The Great Auk was once a common bird

The Great Auk is one of the very few birds that formerly was a common breeding species in Europe but is now globally extinct

Jim Hurley - Nature Trail
© Fingal Independent

The Great Auk is a bird you won't see in the wild. It is extinct globally.

Once numbering in millions, and occurring in Europe as far south as Spain, and in America on the far side of the North Atlantic, the last surviving individuals in the world were a pair of incubating birds on Eldey Island off the coast of Iceland. They were shot at their nest on 3 July 1844 and their single egg was smashed.

A large relation of the Razorbill, Guillemot and Puffin, the black and white seabird stood as tall as a toddler and walked upright. What led to the downfall of the Great Auk was the fact that, like penguins, it was flightless. It was unique in that it was the only flightless species of bird found in the Northern Hemisphere.

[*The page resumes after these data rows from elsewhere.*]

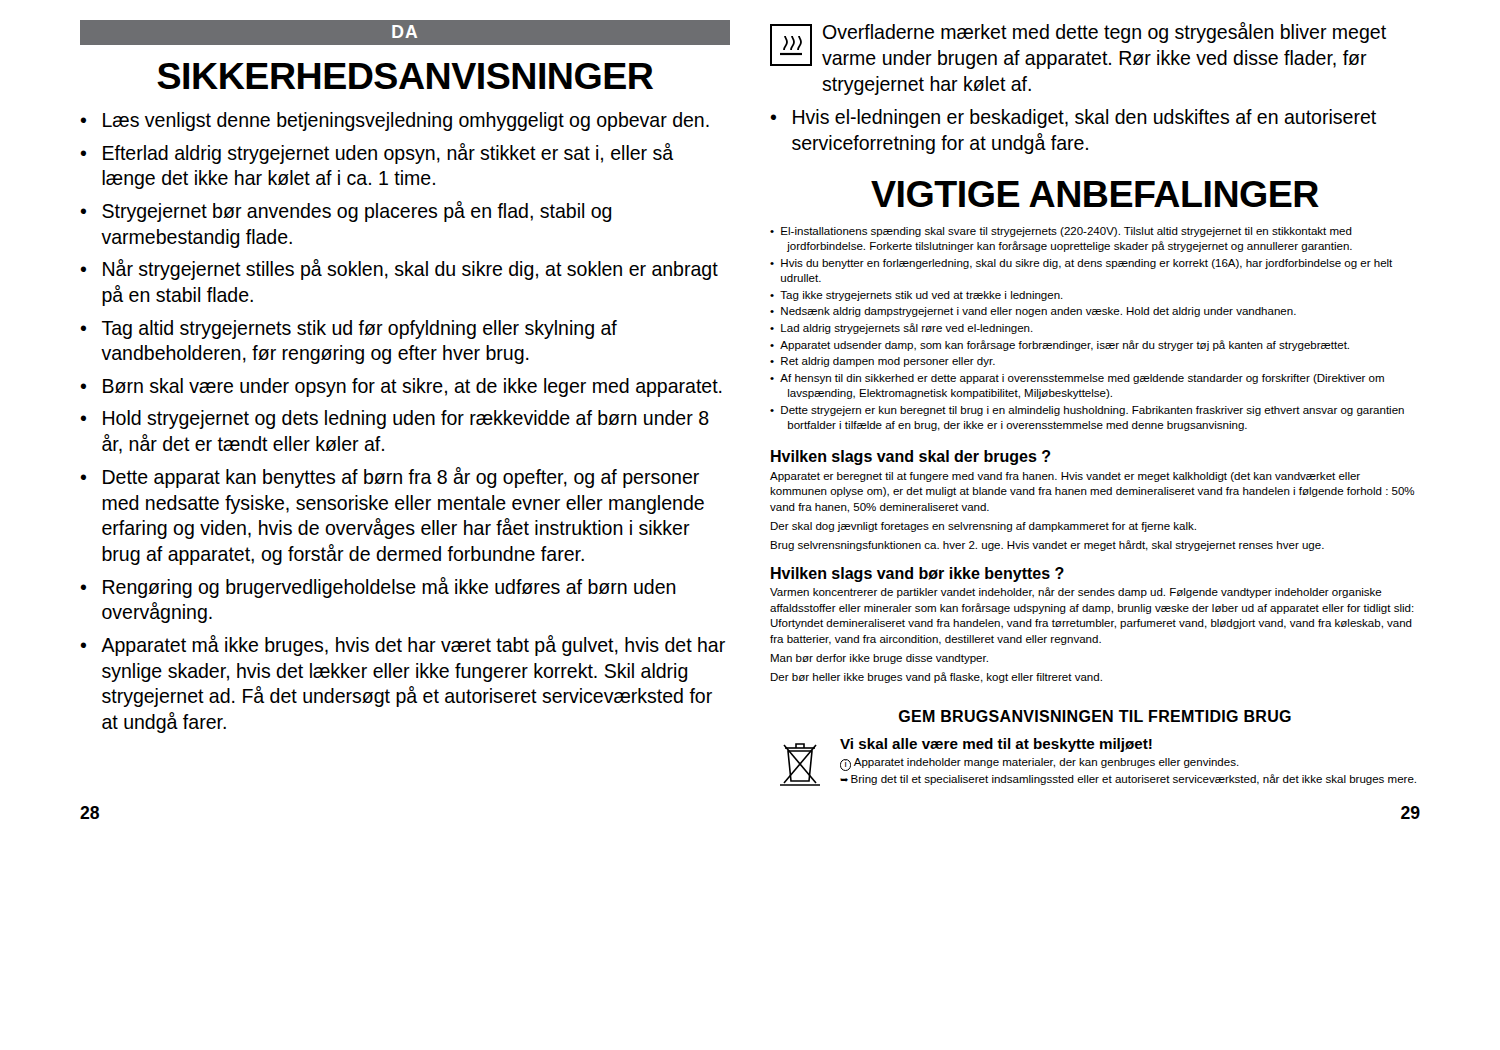DA
SIKKERHEDSANVISNINGER
Læs venligst denne betjeningsvejledning omhyggeligt og opbevar den.
Efterlad aldrig strygejernet uden opsyn, når stikket er sat i, eller så længe det ikke har kølet af i ca. 1 time.
Strygejernet bør anvendes og placeres på en flad, stabil og varmebestandig flade.
Når strygejernet stilles på soklen, skal du sikre dig, at soklen er anbragt på en stabil flade.
Tag altid strygejernets stik ud før opfyldning eller skylning af vandbeholderen, før rengøring og efter hver brug.
Børn skal være under opsyn for at sikre, at de ikke leger med apparatet.
Hold strygejernet og dets ledning uden for rækkevidde af børn under 8 år, når det er tændt eller køler af.
Dette apparat kan benyttes af børn fra 8 år og opefter, og af personer med nedsatte fysiske, sensoriske eller mentale evner eller manglende erfaring og viden, hvis de overvåges eller har fået instruktion i sikker brug af apparatet, og forstår de dermed forbundne farer.
Rengøring og brugervedligeholdelse må ikke udføres af børn uden overvågning.
Apparatet må ikke bruges, hvis det har været tabt på gulvet, hvis det har synlige skader, hvis det lækker eller ikke fungerer korrekt. Skil aldrig strygejernet ad. Få det undersøgt på et autoriseret serviceværksted for at undgå farer.
28
Overfladerne mærket med dette tegn og strygesålen bliver meget varme under brugen af apparatet. Rør ikke ved disse flader, før strygejernet har kølet af.
Hvis el-ledningen er beskadiget, skal den udskiftes af en autoriseret serviceforretning for at undgå fare.
VIGTIGE ANBEFALINGER
El-installationens spænding skal svare til strygejernets (220-240V). Tilslut altid strygejernet til en stikkontakt med jordforbindelse. Forkerte tilslutninger kan forårsage uoprettelige skader på strygejernet og annullerer garantien.
Hvis du benytter en forlængerledning, skal du sikre dig, at dens spænding er korrekt (16A), har jordforbindelse og er helt udrullet.
Tag ikke strygejernets stik ud ved at trække i ledningen.
Nedsænk aldrig dampstrygejernet i vand eller nogen anden væske. Hold det aldrig under vandhanen.
Lad aldrig strygejernets sål røre ved el-ledningen.
Apparatet udsender damp, som kan forårsage forbrændinger, især når du stryger tøj på kanten af strygebrættet.
Ret aldrig dampen mod personer eller dyr.
Af hensyn til din sikkerhed er dette apparat i overensstemmelse med gældende standarder og forskrifter (Direktiver om lavspænding, Elektromagnetisk kompatibilitet, Miljøbeskyttelse).
Dette strygejern er kun beregnet til brug i en almindelig husholdning. Fabrikanten fraskriver sig ethvert ansvar og garantien bortfalder i tilfælde af en brug, der ikke er i overensstemmelse med denne brugsanvisning.
Hvilken slags vand skal der bruges ?
Apparatet er beregnet til at fungere med vand fra hanen. Hvis vandet er meget kalkholdigt (det kan vandværket eller kommunen oplyse om), er det muligt at blande vand fra hanen med demineraliseret vand fra handelen i følgende forhold : 50% vand fra hanen, 50% demineraliseret vand.
Der skal dog jævnligt foretages en selvrensning af dampkammeret for at fjerne kalk.
Brug selvrensningsfunktionen ca. hver 2. uge. Hvis vandet er meget hårdt, skal strygejernet renses hver uge.
Hvilken slags vand bør ikke benyttes ?
Varmen koncentrerer de partikler vandet indeholder, når der sendes damp ud. Følgende vandtyper indeholder organiske affaldsstoffer eller mineraler som kan forårsage udspyning af damp, brunlig væske der løber ud af apparatet eller for tidligt slid: Ufortyndet demineraliseret vand fra handelen, vand fra tørretumbler, parfumeret vand, blødgjort vand, vand fra køleskab, vand fra batterier, vand fra aircondition, destilleret vand eller regnvand.
Man bør derfor ikke bruge disse vandtyper.
Der bør heller ikke bruges vand på flaske, kogt eller filtreret vand.
GEM BRUGSANVISNINGEN TIL FREMTIDIG BRUG
Vi skal alle være med til at beskytte miljøet!
i Apparatet indeholder mange materialer, der kan genbruges eller genvindes.
➥Bring det til et specialiseret indsamlingssted eller et autoriseret serviceværksted, når det ikke skal bruges mere.
29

The bones of Great Auks have been found in archaeological excavations of kitchen-middens (domestic refuse heaps) in counties Waterford, Clare, Mayo, Donegal, and Antrim, so it is assumed that the birds had thriving breeding colonies in Ireland in the distant past.

Being a seabird, it wasn't very agile on land. People who found a small flock of birds ashore could easily cut off their escape route to the sea and club them to death for their meat to eat, feathers for bedding, skins, and oil for various domestic purposes. All that remains of the species today is 18 specimens in museum collections, and artistic images and historical accounts in books.

The last Great Auk recorded in Ireland was a bird spotted in May 1834 by David Hardy. It was swimming in the sea under the cliffs between Ballymacaw and Brownstown Head near Tramore in Co Waterford. A fisherman named Kirby put to sea, observed that the auk was half-starved, enticed the bird to his boat by throwing Sprats to it, and caught it in his landing net.

The bird, an immature female, was kept in captivity and lived for four months before the unfortunate creature died, the last Great Auk in Ireland. Fortunately, the corpse was given to the museum at Trinity College in Dublin where the remains were cured with arsenical soap, stuffed, and mounted under a glass shade in the museum's collections.

As the image above of the bird on display in the Trinity College museum shows, its lifeless glass eyes still stare out of its protective dome; the last Great Auk recorded in Ireland that died 186 years ago.